Jumpstart Your Machine Learning Satellite Competition Submission

A comprehensive guide to getting started with the ETCI Flood Detection competition.

Published in

Floodbase

12 min readApr 30, 2021

*** Note if you find this tutorial helpful or the problem interesting check out our current openings at https://cloudtostreet.info/careers. We are always looking for passionate experts to join our growing team! ***

Introduction

The ETCI Flood Detection competition is an exciting new machine learning contest organized by the NASA Interagency Implementation and Advanced Concepts team. The goal of the competition is to detect flood events from satellite imagery. This challenge is particularly meaningful to us at Cloud to Street as our mission is to detect flooding events in near real time anywhere in the world in order to save lives and better direct assistance to those most affected. Therefore we would like to share our machine learning and remote sensing expertise to help participants do the best they can in this contest or just to learn more about the fascinating domain of machine learning. If you are interested in similar datasets, we recently published the Sentinel1Floods11 dataset which can be used to train water detection models on radar and optical satellite imagery. Check out our other ideas and efforts to make machine learning flood detection build climate resilience, including research how to incorporate crowdsourced data into flood segmentation models and using GANs to synthesize SWIR and segment floods on Planetscope.

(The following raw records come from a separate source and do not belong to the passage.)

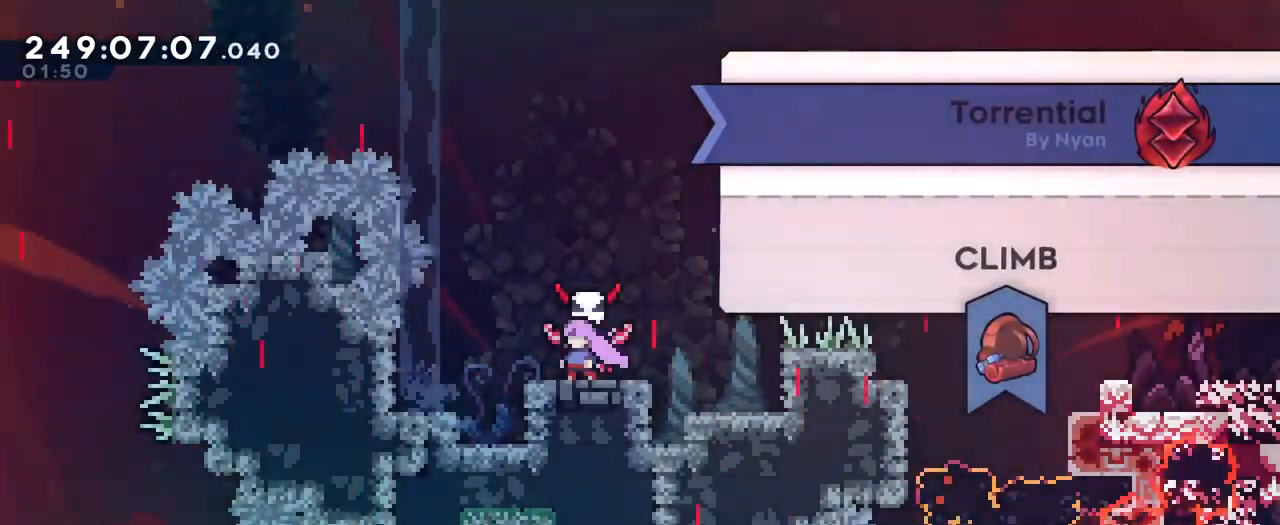
Gameplay with a controller (Nintendo layout); each line is a JSON object with the inputs held at the frame after it. "events" lists button and stick changes between this image and that frame as [ms after this image, input, new state], when the widget could be followed in between. Not read: DPAD_LEFT HOME L1 L3 R1 R3 SELECT START.
{"buttons": [], "left_stick": "center", "right_stick": "center", "events": []}
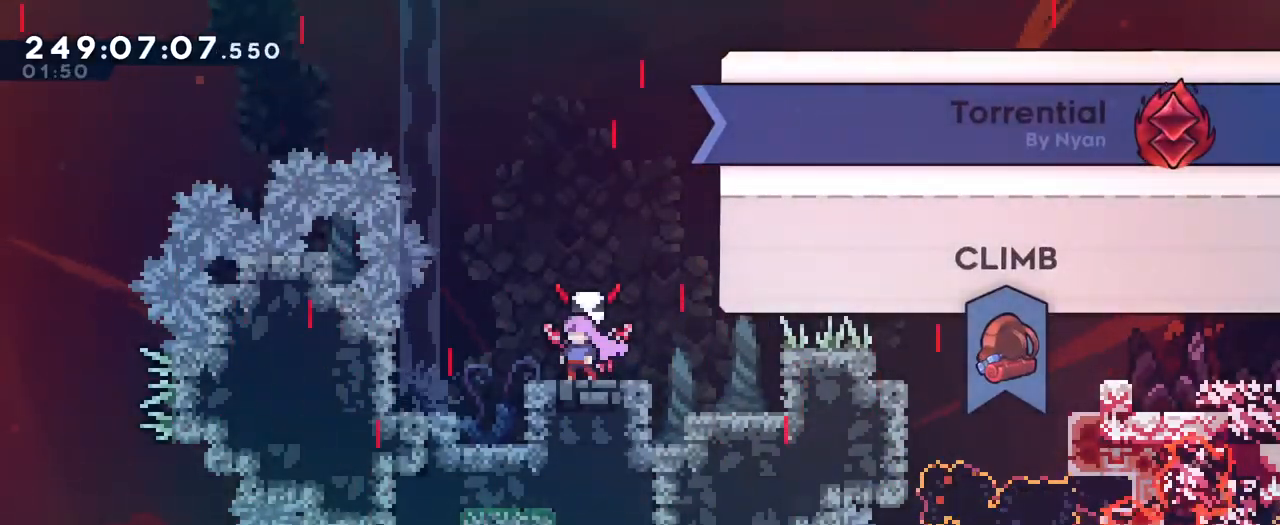
{"buttons": [], "left_stick": "center", "right_stick": "center", "events": []}
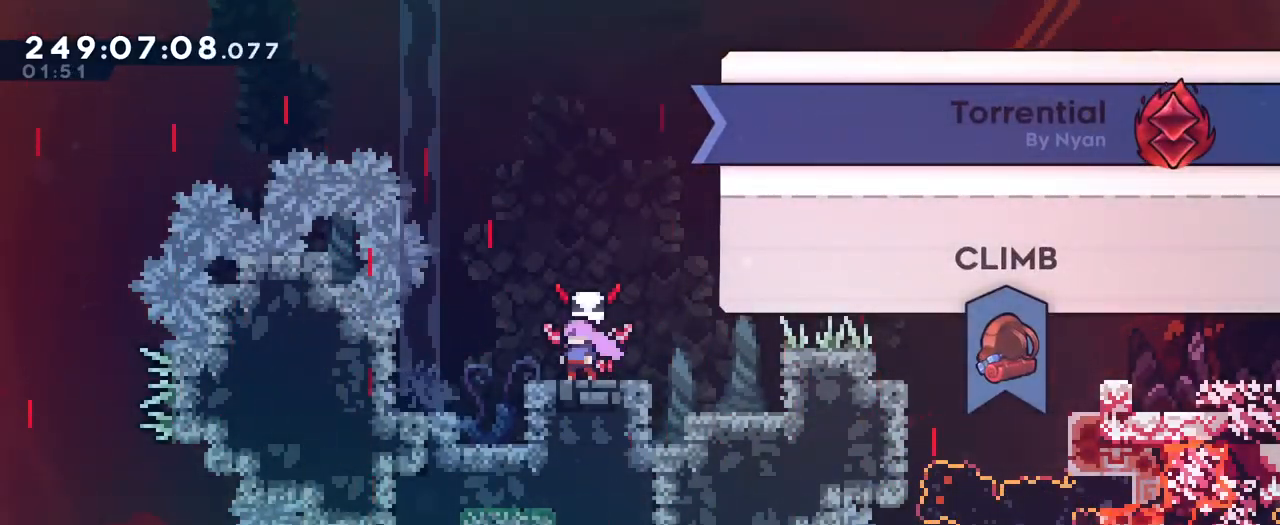
{"buttons": [], "left_stick": "center", "right_stick": "center", "events": []}
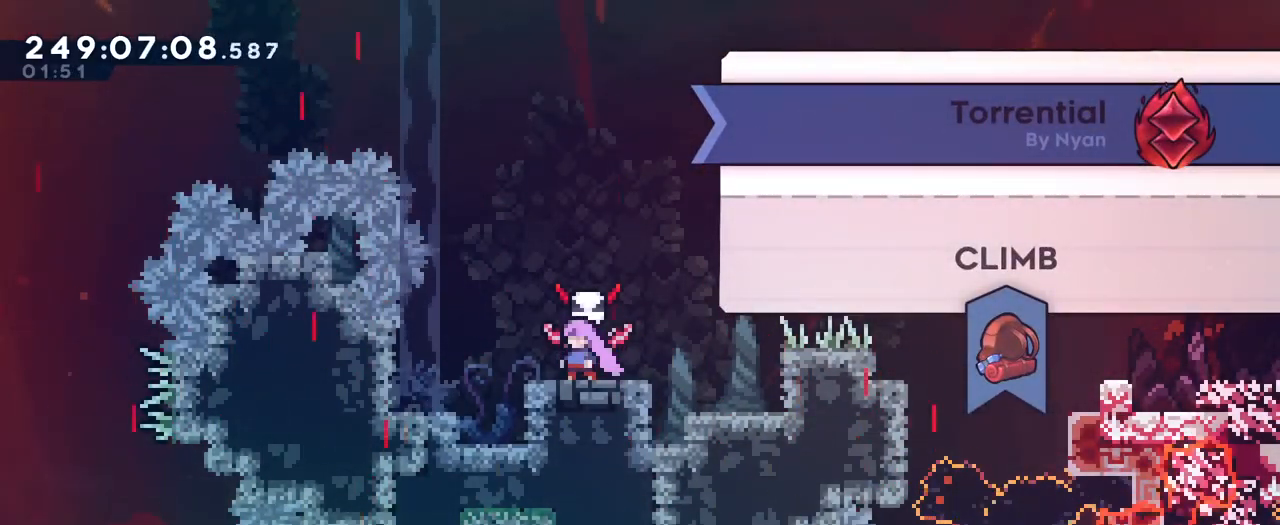
{"buttons": [], "left_stick": "center", "right_stick": "center", "events": []}
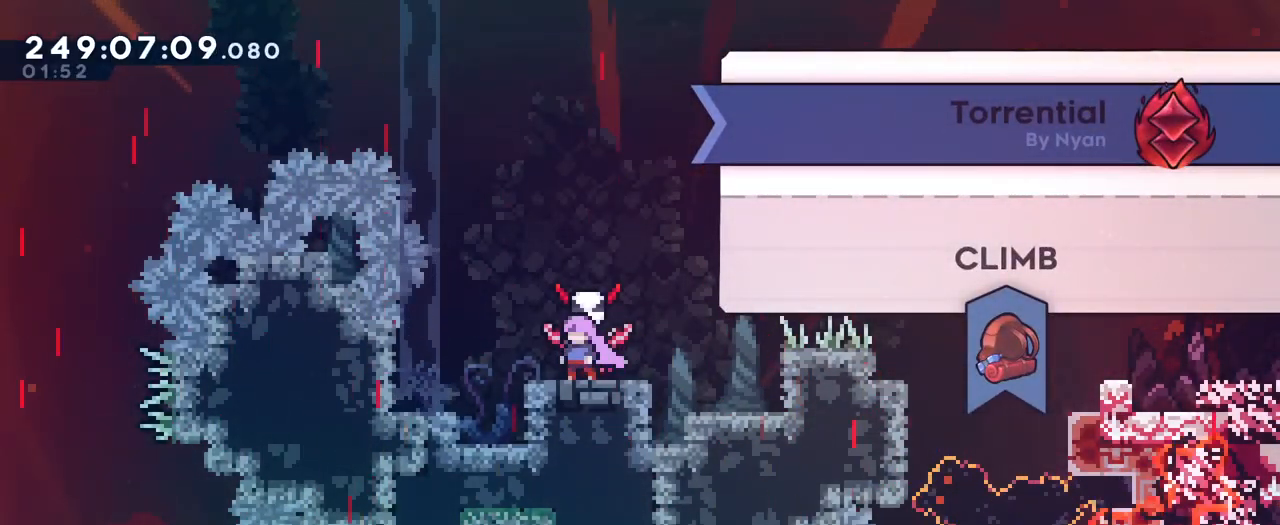
{"buttons": ["A"], "left_stick": "center", "right_stick": "center", "events": [[351, "A", "down"]]}
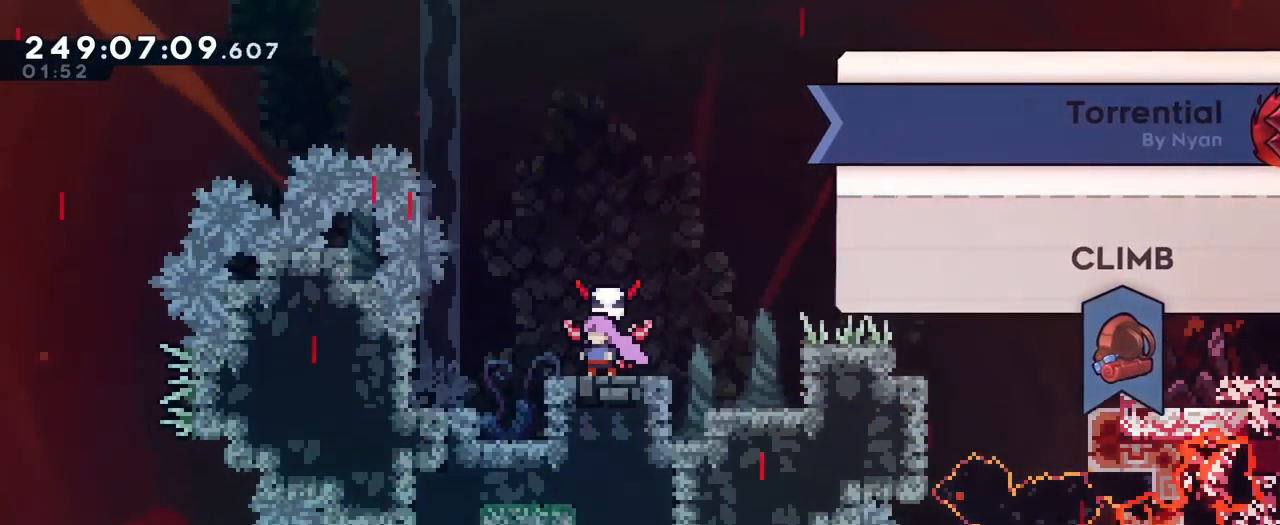
{"buttons": ["B"], "left_stick": "up-right", "right_stick": "center", "events": [[17, "A", "up"], [334, "left_stick", "up-right"], [400, "B", "down"]]}
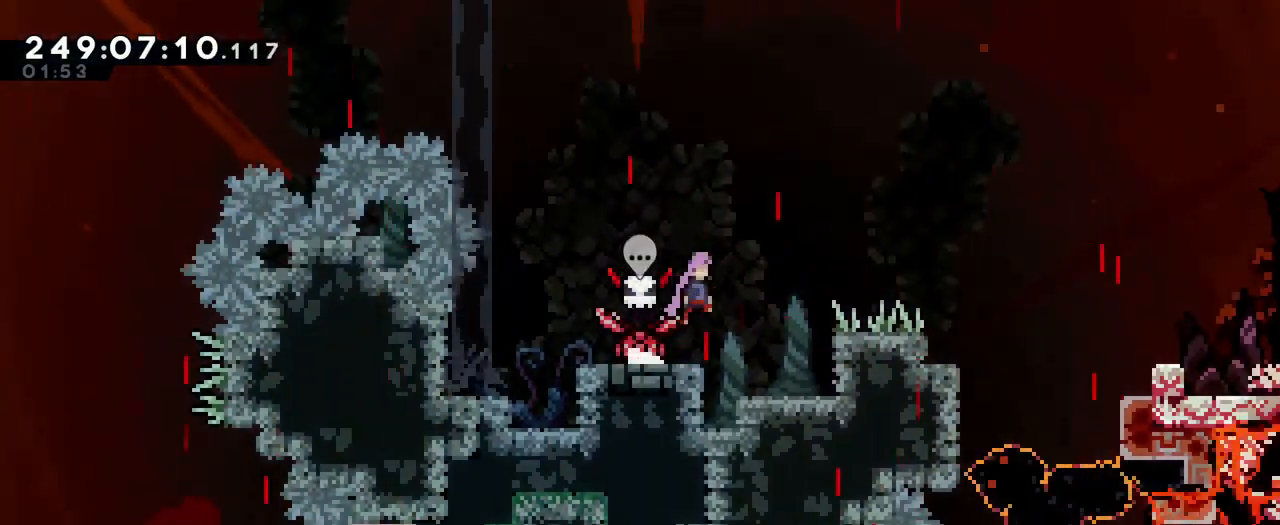
{"buttons": ["B", "Y"], "left_stick": "right", "right_stick": "center", "events": [[67, "Y", "down"], [217, "Y", "up"], [267, "left_stick", "right"], [501, "Y", "down"]]}
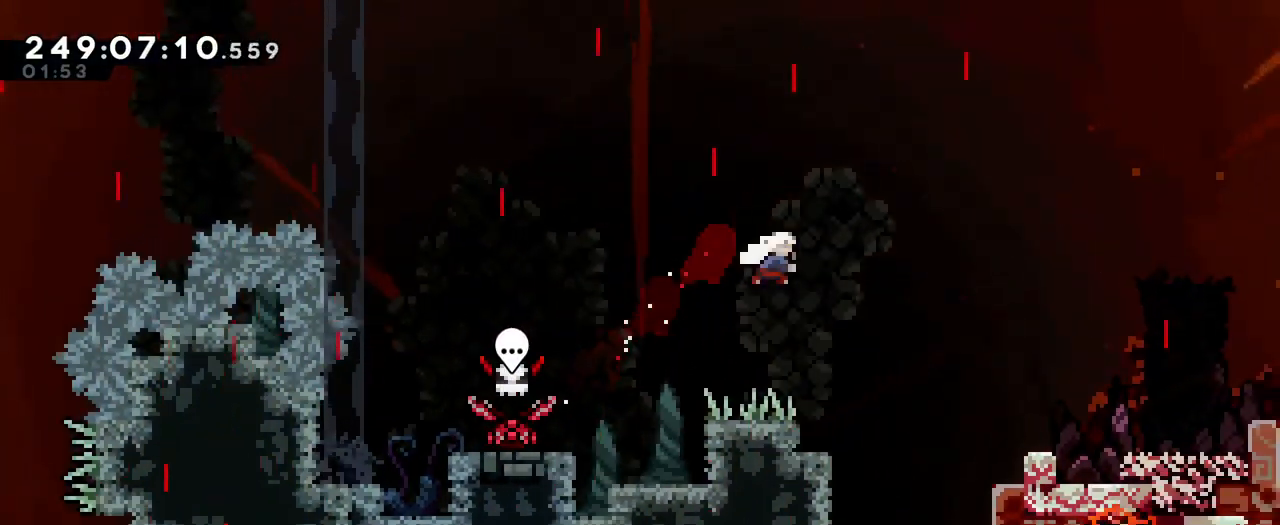
{"buttons": [], "left_stick": "right", "right_stick": "center", "events": [[150, "Y", "up"], [200, "B", "up"]]}
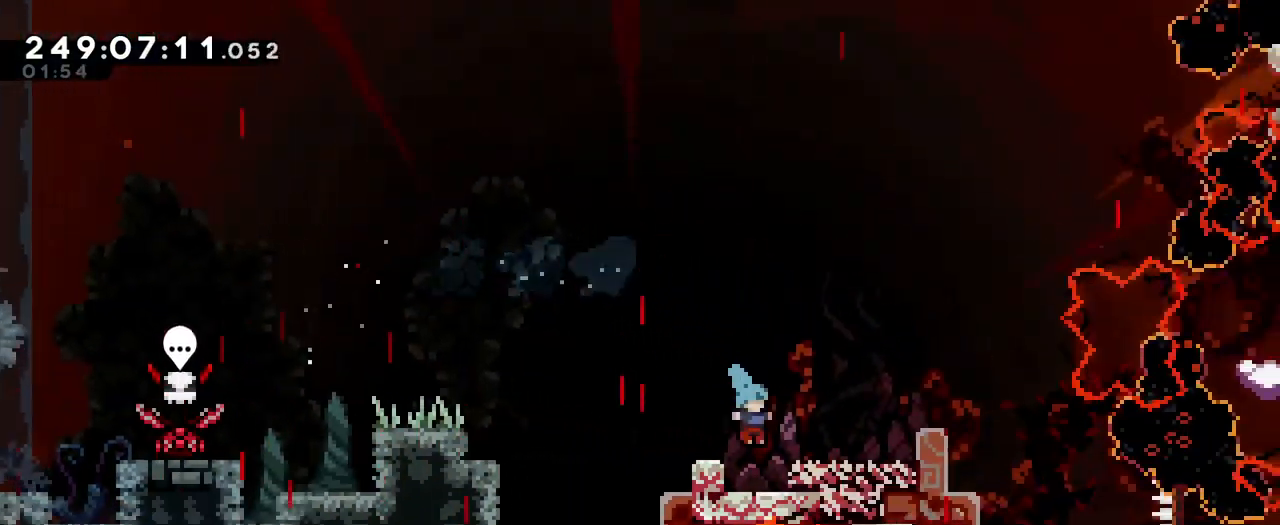
{"buttons": ["B"], "left_stick": "right", "right_stick": "center", "events": [[84, "B", "down"], [217, "B", "up"], [351, "left_stick", "center"], [468, "B", "down"], [501, "left_stick", "right"]]}
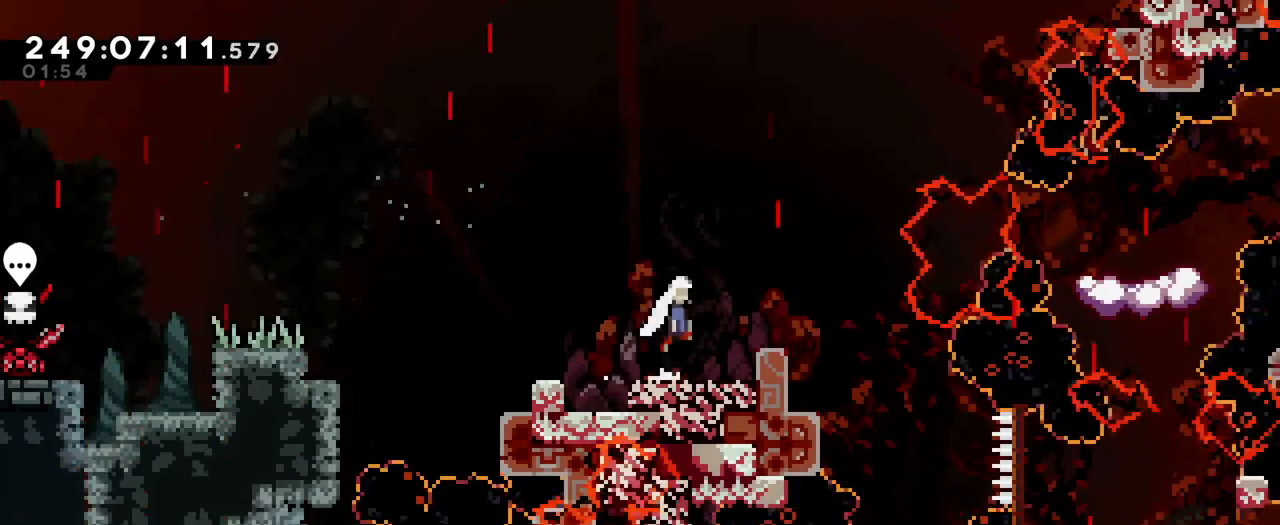
{"buttons": ["B"], "left_stick": "right", "right_stick": "center", "events": [[167, "B", "up"], [233, "left_stick", "center"], [467, "B", "down"], [467, "left_stick", "right"]]}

You can download the dataset and find all of the code in this tutorial here: Google CoLab

Satellite Data

Now let’s dig into the dataset. The dataset consists of synthetic aperture radar (SAR) images taken over several regions experiencing a flooding event. For those unfamiliar with this type of satellite imagery, SAR images are acquired with an active microwave sensor, which is boarded on a satellite. SAR systems transmit pulses of electromagnetic waves towards the Earth surface and record the corresponding echoes. This differs from optical satellite imagery, which captures the reflected solar light and can provide an image of the Earth’s surface only in the daytime and in the absence of clouds.

Since SAR satellites carry an active sensor, they can image at both, day and night, and in almost all weather conditions. This is especially interesting to map flooding events, since large clouds hover over the scene and become, in practice, transparent to the electromagnetic waves, making possible to perform real time flood detection. SAR imagery looks however different to images from Google Earth. This is because they contain information of the reflected electromagnetic energy, resulting in grayscale images to the human eye.

If we grab a random image from the dataset we will find a pair of images with the same date and tile number named “<region>_<datetime>*_x-*_y-*_<vv | vh>.png”. The VV and VH postfix denote the polarization state of transmitted and received radar signals. VV stands for vertically polarized transmitted radar and vertical polarized received radar. VH stands for vertically polarized transmitted radar and horizontally polarized received radar. Normally the values of SAR images vary greatly but the team at NASA has already pre-processed and scaled the images to integer values between 0–255 making them easy for us to work with. The creators of this dataset have also tiled (aka cropped) the large original images into a more manageable 256x256 pixels2 size images. The images were collected from several regions around the world including Nebraska USA, Alabama USA, Bangladesh India, Red River North USA, and Florence Italy. Images of regions were captured over multiple days. Let’s take a look at some of these images:

VV and VH Sentinel 1 images from Bangladesh region

VV and VH Sentinel 1 images from Alabama region

VV and VH Sentinel 1 images from Nebraska region

VV and VH Sentinel 1 images from Florence region

It is often difficult for an untrained eye to detect water from these grayscale images so it is common practice to combine the grayscale images into a more informative colorspace. We stack the two images together and then create a new grayscale image using a combination of the first two. The combination or ratio image is created as follows:

Or in Python terms:

The final three channel RGB images are blue where there is water making it easy for even those unfamiliar with this type of image to see water.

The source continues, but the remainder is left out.